*Auszuführende Aufgabe*
Gib das folgende Material vollständig und Zeile für Zeile unverändert aus. Lass die Bilder dabei weg.

*Bereitgestelltes Material*
________________

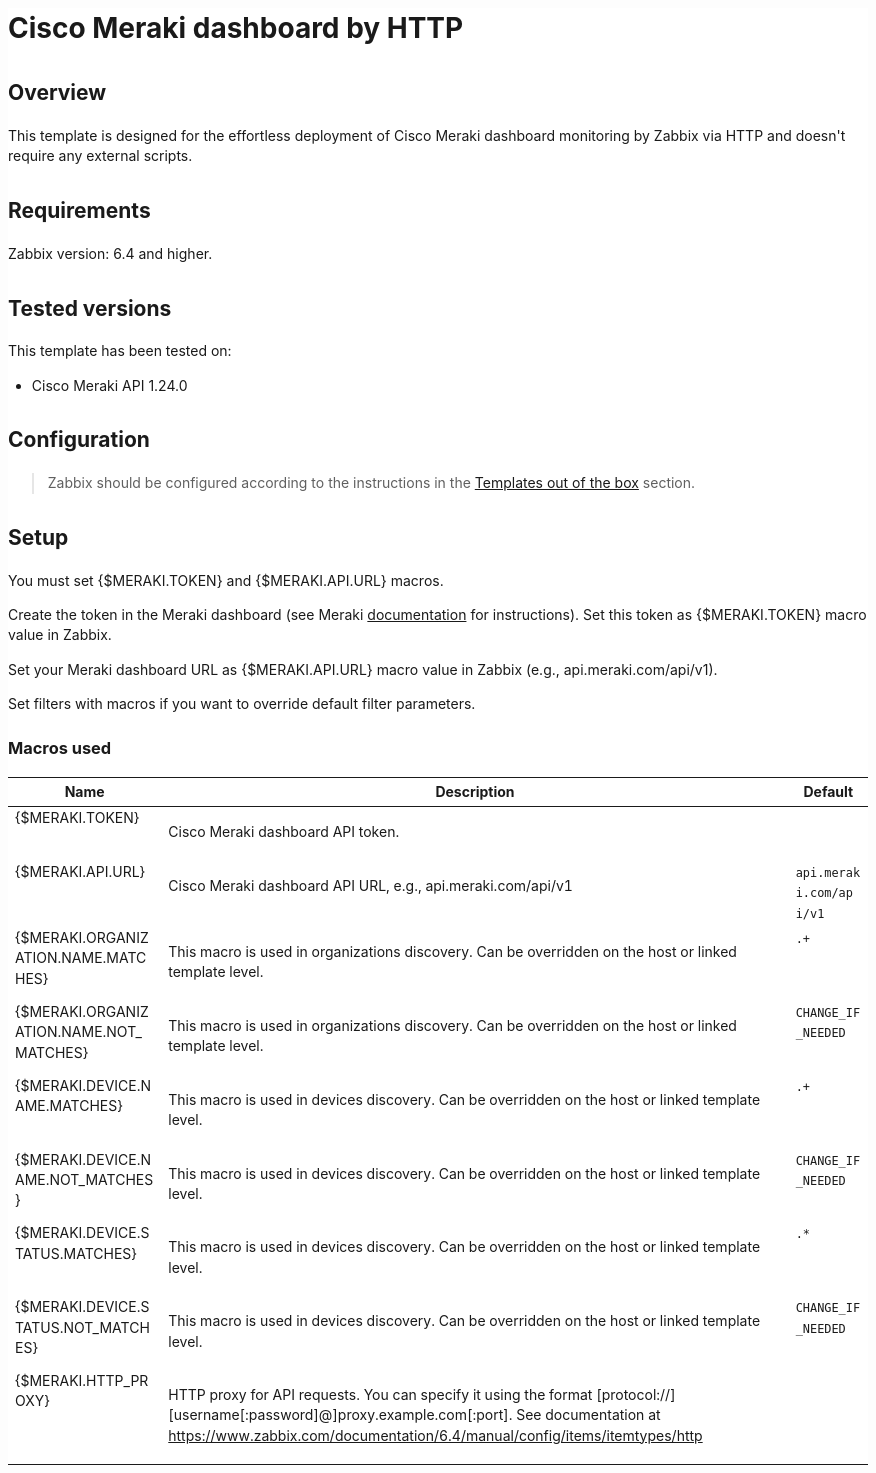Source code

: 
# Cisco Meraki dashboard by HTTP

## Overview

This template is designed for the effortless deployment of Cisco Meraki dashboard monitoring by Zabbix via HTTP and doesn't require any external scripts.

## Requirements

Zabbix version: 6.4 and higher.

## Tested versions

This template has been tested on:
- Cisco Meraki API 1.24.0 

## Configuration

> Zabbix should be configured according to the instructions in the [Templates out of the box](https://www.zabbix.com/documentation/6.4/manual/config/templates_out_of_the_box) section.

## Setup

You must set {$MERAKI.TOKEN} and {$MERAKI.API.URL} macros. 

Create the token in the Meraki dashboard (see Meraki [documentation](https://developer.cisco.com/meraki/api-latest/#!authorization/authorization) for instructions). Set this token as {$MERAKI.TOKEN} macro value in Zabbix.

Set your Meraki dashboard URL as {$MERAKI.API.URL} macro value in Zabbix (e.g., api.meraki.com/api/v1).

Set filters with macros if you want to override default filter parameters.


### Macros used

|Name|Description|Default|
|----|-----------|-------|
|{$MERAKI.TOKEN}|<p>Cisco Meraki dashboard API token.</p>||
|{$MERAKI.API.URL}|<p>Cisco Meraki dashboard API URL, e.g., api.meraki.com/api/v1</p>|`api.meraki.com/api/v1`|
|{$MERAKI.ORGANIZATION.NAME.MATCHES}|<p>This macro is used in organizations discovery. Can be overridden on the host or linked template level.</p>|`.+`|
|{$MERAKI.ORGANIZATION.NAME.NOT_MATCHES}|<p>This macro is used in organizations discovery. Can be overridden on the host or linked template level.</p>|`CHANGE_IF_NEEDED`|
|{$MERAKI.DEVICE.NAME.MATCHES}|<p>This macro is used in devices discovery. Can be overridden on the host or linked template level.</p>|`.+`|
|{$MERAKI.DEVICE.NAME.NOT_MATCHES}|<p>This macro is used in devices discovery. Can be overridden on the host or linked template level.</p>|`CHANGE_IF_NEEDED`|
|{$MERAKI.DEVICE.STATUS.MATCHES}|<p>This macro is used in devices discovery. Can be overridden on the host or linked template level.</p>|`.*`|
|{$MERAKI.DEVICE.STATUS.NOT_MATCHES}|<p>This macro is used in devices discovery. Can be overridden on the host or linked template level.</p>|`CHANGE_IF_NEEDED`|
|{$MERAKI.HTTP_PROXY}|<p>HTTP proxy for API requests. You can specify it using the format [protocol://][username[:password]@]proxy.example.com[:port]. See documentation at https://www.zabbix.com/documentation/6.4/manual/config/items/itemtypes/http</p>||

________________

*Ausgabe zur Aufgabe*
Source code

: 
# Cisco Meraki dashboard by HTTP

## Overview

This template is designed for the effortless deployment of Cisco Meraki dashboard monitoring by Zabbix via HTTP and doesn't require any external scripts.

## Requirements

Zabbix version: 6.4 and higher.

## Tested versions

This template has been tested on:
- Cisco Meraki API 1.24.0 

## Configuration

> Zabbix should be configured according to the instructions in the [Templates out of the box](https://www.zabbix.com/documentation/6.4/manual/config/templates_out_of_the_box) section.

## Setup

You must set {$MERAKI.TOKEN} and {$MERAKI.API.URL} macros. 

Create the token in the Meraki dashboard (see Meraki [documentation](https://developer.cisco.com/meraki/api-latest/#!authorization/authorization) for instructions). Set this token as {$MERAKI.TOKEN} macro value in Zabbix.

Set your Meraki dashboard URL as {$MERAKI.API.URL} macro value in Zabbix (e.g., api.meraki.com/api/v1).

Set filters with macros if you want to override default filter parameters.


### Macros used

|Name|Description|Default|
|----|-----------|-------|
|{$MERAKI.TOKEN}|<p>Cisco Meraki dashboard API token.</p>||
|{$MERAKI.API.URL}|<p>Cisco Meraki dashboard API URL, e.g., api.meraki.com/api/v1</p>|`api.meraki.com/api/v1`|
|{$MERAKI.ORGANIZATION.NAME.MATCHES}|<p>This macro is used in organizations discovery. Can be overridden on the host or linked template level.</p>|`.+`|
|{$MERAKI.ORGANIZATION.NAME.NOT_MATCHES}|<p>This macro is used in organizations discovery. Can be overridden on the host or linked template level.</p>|`CHANGE_IF_NEEDED`|
|{$MERAKI.DEVICE.NAME.MATCHES}|<p>This macro is used in devices discovery. Can be overridden on the host or linked template level.</p>|`.+`|
|{$MERAKI.DEVICE.NAME.NOT_MATCHES}|<p>This macro is used in devices discovery. Can be overridden on the host or linked template level.</p>|`CHANGE_IF_NEEDED`|
|{$MERAKI.DEVICE.STATUS.MATCHES}|<p>This macro is used in devices discovery. Can be overridden on the host or linked template level.</p>|`.*`|
|{$MERAKI.DEVICE.STATUS.NOT_MATCHES}|<p>This macro is used in devices discovery. Can be overridden on the host or linked template level.</p>|`CHANGE_IF_NEEDED`|
|{$MERAKI.HTTP_PROXY}|<p>HTTP proxy for API requests. You can specify it using the format [protocol://][username[:password]@]proxy.example.com[:port]. See documentation at https://www.zabbix.com/documentation/6.4/manual/config/items/itemtypes/http</p>||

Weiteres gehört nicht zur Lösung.